Exercise instructions:
From the text about Murphy Guyer, write out everything from "Murphy Guyer (born" down to "and improv groups.", swapping "Dover" for "Wilmington".

Murphy Guyer (born December 25, 1952) is an American actor, playwright, writer and director, best known for his plays and for appearances in the films The Devil's Advocate (1997), The Jackal (1997), Arthur (2011) and Joker (2019).

Early years
Murphy Guyer was born in Dover, Delaware, and grew up in rural eastern Maryland. He moved to New York City at the age of nineteen to attend the American Academy of Dramatic Arts on an acting scholarship, and soon discovered a talent for writing jokes and comic sketches. He began his professional career writing for various stand-up comics and improv groups.

Career
In the early 1980s, Guyer's first play Eden Court premiered at the Humana Festival of New American Plays in Louisville, Kentucky. The play was later produced on Broadway and made into a film. During the course of his career, Guyer has written works for stage, screen and radio, and tends to farce and satire. His plays have been produced Off-Broadway and at regional theaters in the US, Canada, Ireland, Britain, Europe and Russia. His play The Realists was listed as one of the Best Plays of 1988-1989, and his adaptation of The Emancipation of Valet de Chambre was noted as one of the Best Plays of 1999-2000.

Data provided:

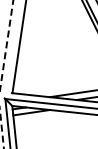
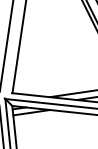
line at (6, 44): dashed -> solid
line at (1, 129): dashed -> solid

Exercise solution:
Murphy Guyer (born December 25, 1952) is an American actor, playwright, writer and director, best known for his plays and for appearances in the films The Devil's Advocate (1997), The Jackal (1997), Arthur (2011) and Joker (2019).

Early years
Murphy Guyer was born in Wilmington, Delaware, and grew up in rural eastern Maryland. He moved to New York City at the age of nineteen to attend the American Academy of Dramatic Arts on an acting scholarship, and soon discovered a talent for writing jokes and comic sketches. He began his professional career writing for various stand-up comics and improv groups.